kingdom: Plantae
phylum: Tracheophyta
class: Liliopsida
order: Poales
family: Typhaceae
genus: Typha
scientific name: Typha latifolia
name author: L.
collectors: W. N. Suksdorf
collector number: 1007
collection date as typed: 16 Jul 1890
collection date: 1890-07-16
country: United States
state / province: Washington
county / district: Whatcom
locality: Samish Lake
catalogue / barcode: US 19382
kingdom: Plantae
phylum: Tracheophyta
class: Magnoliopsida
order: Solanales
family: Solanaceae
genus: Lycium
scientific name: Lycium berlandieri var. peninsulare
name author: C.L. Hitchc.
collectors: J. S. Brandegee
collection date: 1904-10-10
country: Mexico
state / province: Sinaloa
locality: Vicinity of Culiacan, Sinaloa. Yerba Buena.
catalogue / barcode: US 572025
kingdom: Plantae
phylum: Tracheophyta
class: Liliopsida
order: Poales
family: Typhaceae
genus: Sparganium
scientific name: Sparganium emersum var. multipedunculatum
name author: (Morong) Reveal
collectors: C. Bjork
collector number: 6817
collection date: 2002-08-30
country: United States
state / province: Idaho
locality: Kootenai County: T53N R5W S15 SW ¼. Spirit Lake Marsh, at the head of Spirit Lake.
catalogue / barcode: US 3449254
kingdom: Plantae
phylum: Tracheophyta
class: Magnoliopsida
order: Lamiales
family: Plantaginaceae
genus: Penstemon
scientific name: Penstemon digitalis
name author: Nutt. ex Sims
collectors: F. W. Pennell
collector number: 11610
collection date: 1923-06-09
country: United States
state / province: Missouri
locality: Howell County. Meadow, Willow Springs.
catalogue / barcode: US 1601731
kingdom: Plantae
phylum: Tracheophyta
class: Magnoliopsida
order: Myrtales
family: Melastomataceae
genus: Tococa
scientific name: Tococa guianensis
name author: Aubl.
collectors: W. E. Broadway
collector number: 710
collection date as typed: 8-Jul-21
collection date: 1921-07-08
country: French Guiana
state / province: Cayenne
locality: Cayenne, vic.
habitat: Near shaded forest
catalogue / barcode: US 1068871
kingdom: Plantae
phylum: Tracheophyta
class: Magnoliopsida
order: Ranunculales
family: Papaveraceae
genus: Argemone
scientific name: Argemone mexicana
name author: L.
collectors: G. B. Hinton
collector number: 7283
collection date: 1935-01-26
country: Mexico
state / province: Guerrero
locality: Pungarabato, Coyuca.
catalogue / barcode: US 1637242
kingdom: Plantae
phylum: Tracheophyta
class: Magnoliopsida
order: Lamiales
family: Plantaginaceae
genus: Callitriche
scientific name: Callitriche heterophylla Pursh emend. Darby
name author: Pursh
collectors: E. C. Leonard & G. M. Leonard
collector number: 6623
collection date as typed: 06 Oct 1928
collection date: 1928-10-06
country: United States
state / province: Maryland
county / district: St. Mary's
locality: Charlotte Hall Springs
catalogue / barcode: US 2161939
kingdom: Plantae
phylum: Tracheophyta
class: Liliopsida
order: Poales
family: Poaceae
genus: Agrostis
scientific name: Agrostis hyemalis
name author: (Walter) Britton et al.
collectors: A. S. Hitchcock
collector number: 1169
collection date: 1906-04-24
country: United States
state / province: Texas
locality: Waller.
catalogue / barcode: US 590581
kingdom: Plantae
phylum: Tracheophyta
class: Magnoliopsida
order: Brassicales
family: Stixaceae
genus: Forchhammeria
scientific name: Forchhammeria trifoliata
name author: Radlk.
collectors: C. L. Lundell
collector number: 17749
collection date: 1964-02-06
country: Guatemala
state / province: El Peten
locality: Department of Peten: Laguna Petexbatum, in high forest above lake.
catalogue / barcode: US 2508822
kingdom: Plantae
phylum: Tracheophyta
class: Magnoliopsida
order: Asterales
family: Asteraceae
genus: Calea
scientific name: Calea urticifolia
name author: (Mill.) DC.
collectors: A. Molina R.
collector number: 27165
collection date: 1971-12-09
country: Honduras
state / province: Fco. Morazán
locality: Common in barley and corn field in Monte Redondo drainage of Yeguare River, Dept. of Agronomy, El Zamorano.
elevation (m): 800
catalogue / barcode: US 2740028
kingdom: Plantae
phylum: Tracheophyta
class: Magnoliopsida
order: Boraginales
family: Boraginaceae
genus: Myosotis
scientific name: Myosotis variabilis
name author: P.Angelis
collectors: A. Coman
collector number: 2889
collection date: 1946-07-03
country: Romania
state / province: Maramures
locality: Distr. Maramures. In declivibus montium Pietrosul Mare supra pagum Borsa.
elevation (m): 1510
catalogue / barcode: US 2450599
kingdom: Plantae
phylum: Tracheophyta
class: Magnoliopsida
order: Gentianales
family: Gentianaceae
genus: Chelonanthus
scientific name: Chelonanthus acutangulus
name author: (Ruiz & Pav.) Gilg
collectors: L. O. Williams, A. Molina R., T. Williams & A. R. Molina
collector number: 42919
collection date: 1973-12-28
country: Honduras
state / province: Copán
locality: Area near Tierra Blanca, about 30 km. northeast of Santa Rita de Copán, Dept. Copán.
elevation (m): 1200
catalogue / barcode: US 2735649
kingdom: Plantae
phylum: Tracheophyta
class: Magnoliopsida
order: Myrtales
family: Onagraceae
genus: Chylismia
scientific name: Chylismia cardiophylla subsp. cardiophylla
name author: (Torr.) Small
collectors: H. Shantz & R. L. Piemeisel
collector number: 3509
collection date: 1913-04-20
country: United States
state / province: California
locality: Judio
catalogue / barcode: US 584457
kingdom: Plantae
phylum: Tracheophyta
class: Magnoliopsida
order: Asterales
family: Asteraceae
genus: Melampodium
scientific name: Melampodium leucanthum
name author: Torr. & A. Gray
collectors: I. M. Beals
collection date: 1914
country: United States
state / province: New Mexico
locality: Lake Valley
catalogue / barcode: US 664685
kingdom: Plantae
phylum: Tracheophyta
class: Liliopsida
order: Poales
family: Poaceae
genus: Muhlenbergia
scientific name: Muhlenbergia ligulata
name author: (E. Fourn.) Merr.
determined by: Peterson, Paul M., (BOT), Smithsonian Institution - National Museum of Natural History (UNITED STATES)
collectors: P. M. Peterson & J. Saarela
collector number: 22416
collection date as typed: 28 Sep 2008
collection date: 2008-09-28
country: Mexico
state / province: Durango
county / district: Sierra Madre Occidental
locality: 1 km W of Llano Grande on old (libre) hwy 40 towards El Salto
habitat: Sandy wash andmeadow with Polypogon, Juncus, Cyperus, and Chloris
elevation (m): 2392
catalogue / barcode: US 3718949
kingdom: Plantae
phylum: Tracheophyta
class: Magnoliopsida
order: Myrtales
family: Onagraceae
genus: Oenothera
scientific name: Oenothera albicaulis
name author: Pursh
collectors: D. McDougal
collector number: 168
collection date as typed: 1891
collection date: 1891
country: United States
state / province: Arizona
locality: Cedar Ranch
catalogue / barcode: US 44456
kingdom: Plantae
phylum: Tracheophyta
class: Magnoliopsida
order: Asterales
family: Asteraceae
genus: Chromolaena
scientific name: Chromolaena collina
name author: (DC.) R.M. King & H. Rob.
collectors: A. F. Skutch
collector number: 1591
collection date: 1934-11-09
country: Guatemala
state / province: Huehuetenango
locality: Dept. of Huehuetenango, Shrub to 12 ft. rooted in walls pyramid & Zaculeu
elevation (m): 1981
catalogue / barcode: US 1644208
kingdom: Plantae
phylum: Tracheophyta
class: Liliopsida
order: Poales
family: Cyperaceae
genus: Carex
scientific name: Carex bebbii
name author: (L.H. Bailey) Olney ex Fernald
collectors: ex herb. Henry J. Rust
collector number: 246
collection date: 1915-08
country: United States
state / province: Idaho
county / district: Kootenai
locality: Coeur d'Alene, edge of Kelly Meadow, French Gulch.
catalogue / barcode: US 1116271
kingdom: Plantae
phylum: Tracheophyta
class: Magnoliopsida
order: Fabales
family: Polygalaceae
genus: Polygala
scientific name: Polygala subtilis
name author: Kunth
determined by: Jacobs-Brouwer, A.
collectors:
- - -
_PROBLEM DESCRIPTION:_ Convert the lines from the one holding "state / province: Cayenne" through the one holding "collectors: E. C. Leonard & G. M. Leonard", inclusive, into a two-column CSV with the headers field and value. Give one row per line, and put each entry in its own quoted field with any line breaks replaced by spaces.

_RESPONSE:_
field,value
"state / province:","Cayenne"
"locality:","Cayenne, vic."
"habitat:","Near shaded forest"
"catalogue / barcode:","US 1068871"
"kingdom:","Plantae"
"phylum:","Tracheophyta"
"class:","Magnoliopsida"
"order:","Ranunculales"
"family:","Papaveraceae"
"genus:","Argemone"
"scientific name:","Argemone mexicana"
"name author:","L."
"collectors:","G. B. Hinton"
"collector number:","7283"
"collection date:","1935-01-26"
"country:","Mexico"
"state / province:","Guerrero"
"locality:","Pungarabato, Coyuca."
"catalogue / barcode:","US 1637242"
"kingdom:","Plantae"
"phylum:","Tracheophyta"
"class:","Magnoliopsida"
"order:","Lamiales"
"family:","Plantaginaceae"
"genus:","Callitriche"
"scientific name:","Callitriche heterophylla Pursh emend. Darby"
"name author:","Pursh"
"collectors:","E. C. Leonard & G. M. Leonard"